The eleven Confederate states held a population of approximately nine-million, which included nearly four-million slaves. There were only about twenty-thousand factories employing about one-hundred thousand workers in the Confederate states. Only nine-thousand miles of railroad tracks across the Confederacy totally insignificant compared to the Union. More critical was that as the war progressed, the Confederacy lacked the factories to produce new rails and equipment to replace those captured or destroyed in what would become the first war to move by train. The South further couldn't come close to the Union's production of weapons. Just like we saw about eighty years later when the U.S. production capability buried the warring powers in W.W.II, the Union buried the Confederacy with their factories. Not only did the Union vastly out produce the South in weaponry, but in every category of agriculture production, with the exception of cotton. However, the most important agricultural product of the South would basically go unsold through the war years, first due to a misguided attempt to withhold cotton to England to force England to align with the South, then when realizing it was hurting the Confederacy more than England, the Union Navy was able to effectively blockade cotton shipment from Confederate ports.

There was no question, the Union and Confederate states were not "One Nation Under God." They were two nations, divided by politics,economy, and culture, all of those differences generated by the institution of slavery. The America of the Union states were fast advancing toward the twentieth century, with banks, booming factories, railroads, canals, and steamship lines.

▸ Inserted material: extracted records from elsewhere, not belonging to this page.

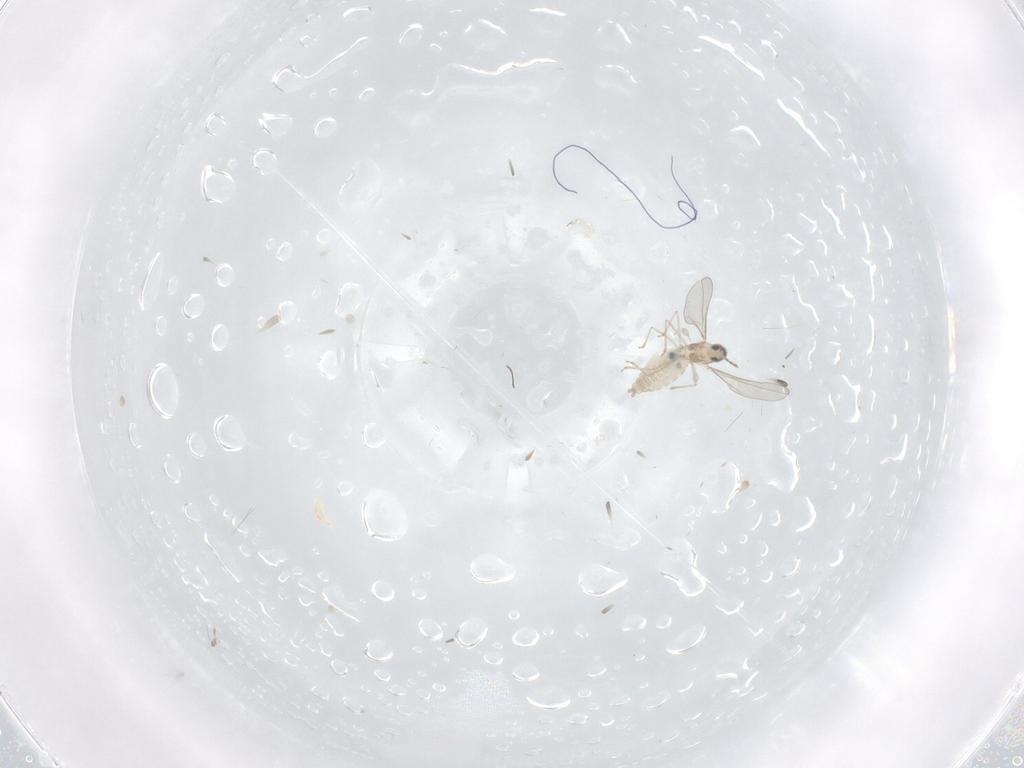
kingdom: Animalia
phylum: Arthropoda
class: Insecta
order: Diptera
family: Cecidomyiidae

Its population was exploding with the influx of immigrants escaping the famine and political unrest in Ireland and Germany.

The southern states were in many ways standing still in time. They remained stuck in the agricultural, slave based economy of Jefferson's time, when the gentlemen planters of Virginia helped create the nation. Most of the South's cash wealth was tied up in slaves, and its chief product was the cotton produced by those slaves. When you learn that George Washington was looking for new cash crops because he was already convinced of the economic disaster that tobacco and slavery were producing. He was aware that slave labor was actually very costly and was causing a steadying decline in real income. Yet, the South was still an economic hostage to slavery and the cotton system.

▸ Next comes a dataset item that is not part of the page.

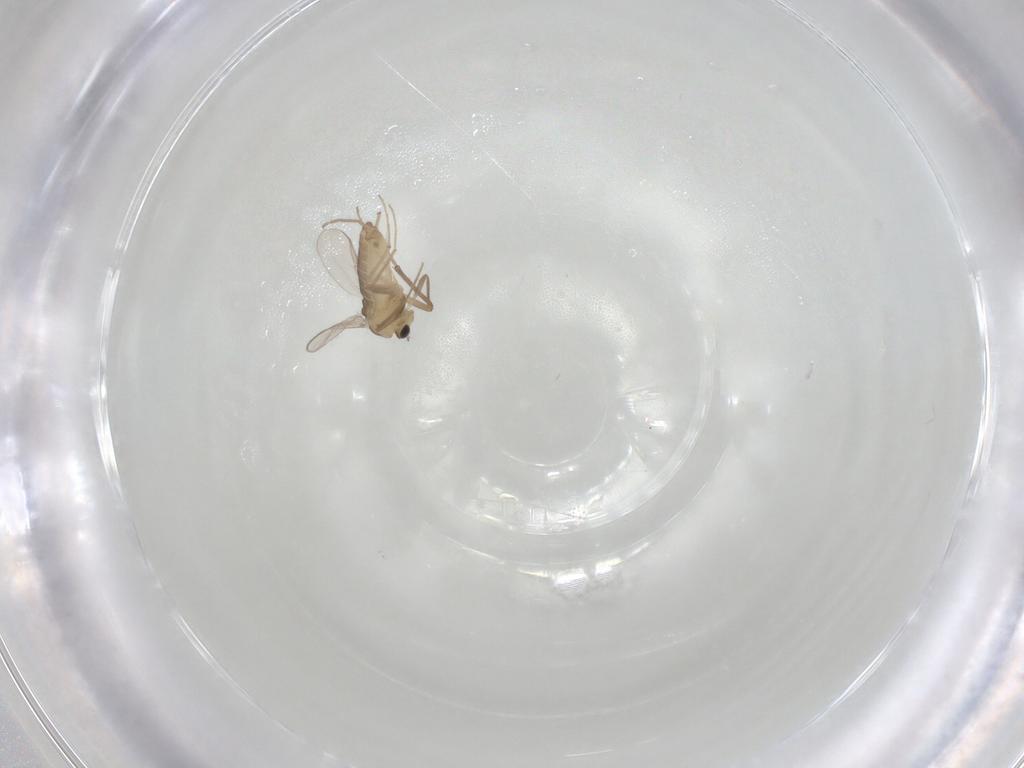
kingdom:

Despite the common language, religion, race, and heritage, the North and South were already two cultures, two ideologies, two countries if you will. The South saw themselves being rolled over by a Northern economic machine that threatened every aspect of their way of life. This produced the seemingly irrational contradiction in people proclaiming a fight for "liberty" by defending the enslavement of someone else. There was a widely shared belief among many in the Confederacy that their liberty and way of life was being overpowered by northern political, industrial, and banking powers. That fear was whipped into a frenzy with race-baiting hysteria that politicians of the future Confederacy, the slave owning class, who had the most to lose from emancipation. They stoked the fear that freed blacks would ravage the white women. That potent mixture of economic fear and racially tinged emotions pushed past the issue of slavery. Even though the vast majority of Southern whites did not own slaves they thought the powers of the North had no right telling them how to live their lives. With their decided political powers advantage that they held since the founding and the 3/5ths rule gave the South a long held imbalance of power, diminishing in Congress as the free states were growing in number and population. With that the men of the Confederacy turned to the one weapon that they thought they had the right to use, secession.

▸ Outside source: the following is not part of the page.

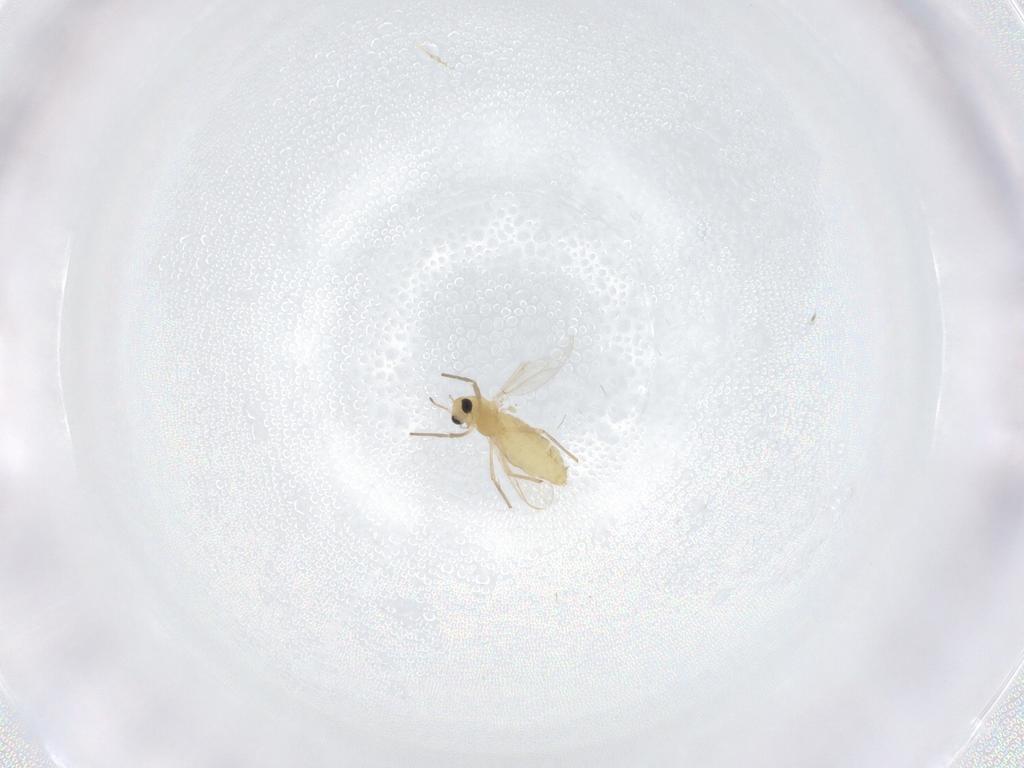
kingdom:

Even thought the vast majority of the white population in the Confederacy were poor and held no slaves, they lacked political and economic clout. They feared being overwhelmed, this fear was fanned by politicians and editorial pages, who warned of "Black Republicans" of Lincoln and the "abolitionists Yankees" who owned the banks and set the prices for their crops would make them economic slaves. Once the war began, they were strengthened with the more human instinct to defend their own home and property.